- _Exercise description_: Copy out every line of the listing below word for word, leaving out the pictures.

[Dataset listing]
- Opening Delimiter -
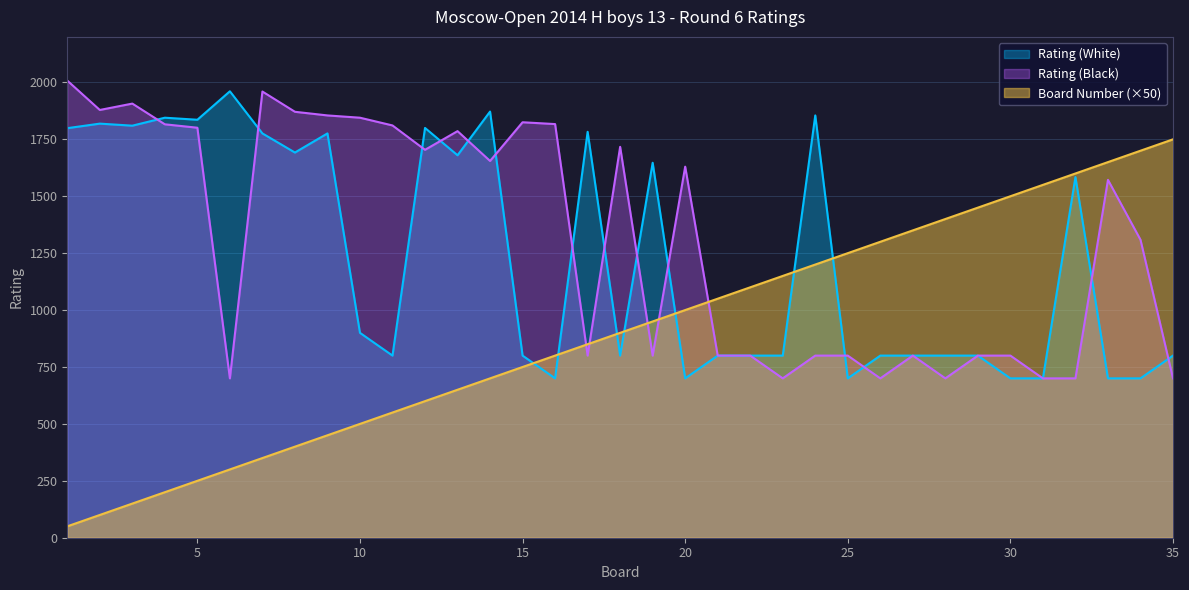

List the labels in order of Rating (White) value, smallest first.

16, 20, 25, 30, 31, 33, 34, 11, 15, 18, 21, 22, 23, 26, 27, 28, 29, 35, 10, 32, 19, 13, 8, 7, 9, 17, 1, 12, 3, 2, 5, 4, 24, 14, 6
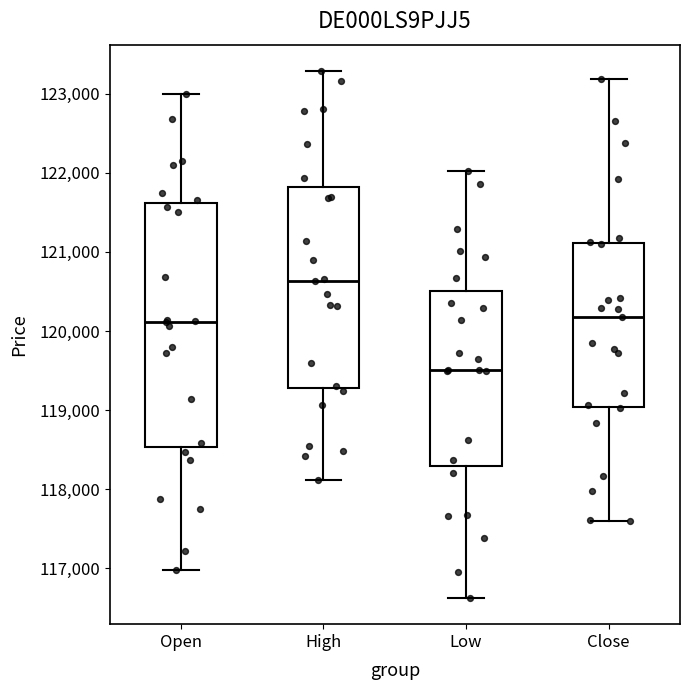

Reading left to right, transcribe this box plot: for each box, give where its median line is, the range the box spans, and where its two whiskers end, as read against the y-axis. The values are not printed on the chart, so give them approximately, as read against the axis.

Open: median 120100, box 118500 to 121600, whiskers 117000 to 123000
High: median 120600, box 119300 to 121800, whiskers 118100 to 123300
Low: median 119500, box 118300 to 120500, whiskers 116600 to 122000
Close: median 120200, box 119000 to 121100, whiskers 117600 to 123200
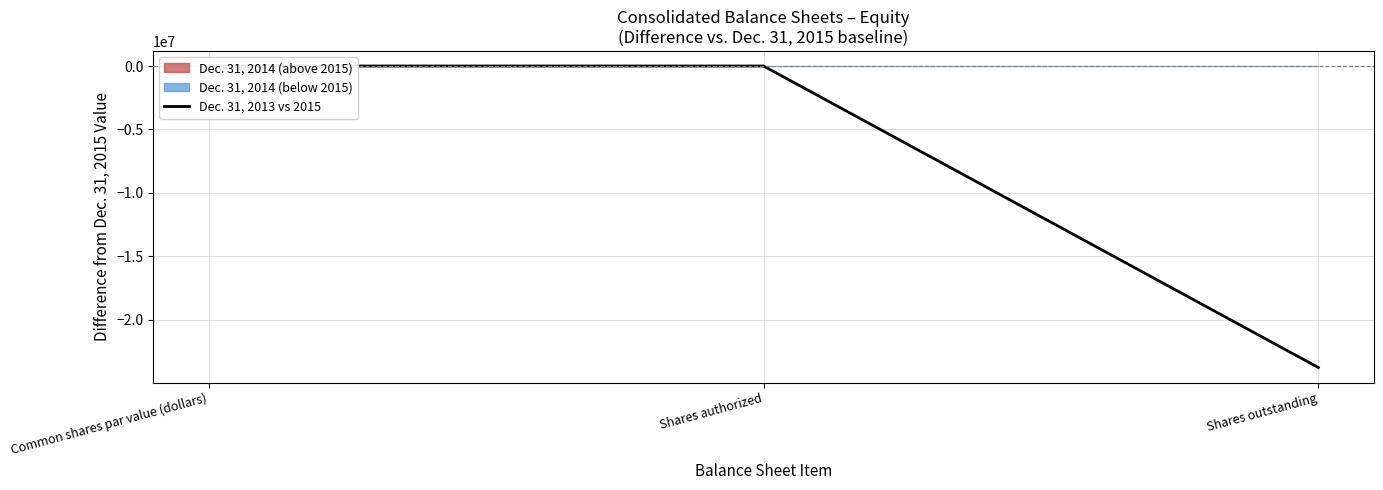

Reading left to right, list all the values displayed in this chart.

0	0	-23781448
- Closing Delimiter -
- _Result below_:
List the labels in order of Rating (White) value, smallest first.

16, 20, 25, 30, 31, 33, 34, 11, 15, 18, 21, 22, 23, 26, 27, 28, 29, 35, 10, 32, 19, 13, 8, 7, 9, 17, 1, 12, 3, 2, 5, 4, 24, 14, 6

Reading left to right, transcribe this box plot: for each box, give where its median line is, the range the box spans, and where its two whiskers end, as read against the y-axis. The values are not printed on the chart, so give them approximately, as read against the axis.

Open: median 120100, box 118500 to 121600, whiskers 117000 to 123000
High: median 120600, box 119300 to 121800, whiskers 118100 to 123300
Low: median 119500, box 118300 to 120500, whiskers 116600 to 122000
Close: median 120200, box 119000 to 121100, whiskers 117600 to 123200

Reading left to right, list all the values displayed in this chart.

0	0	-23781448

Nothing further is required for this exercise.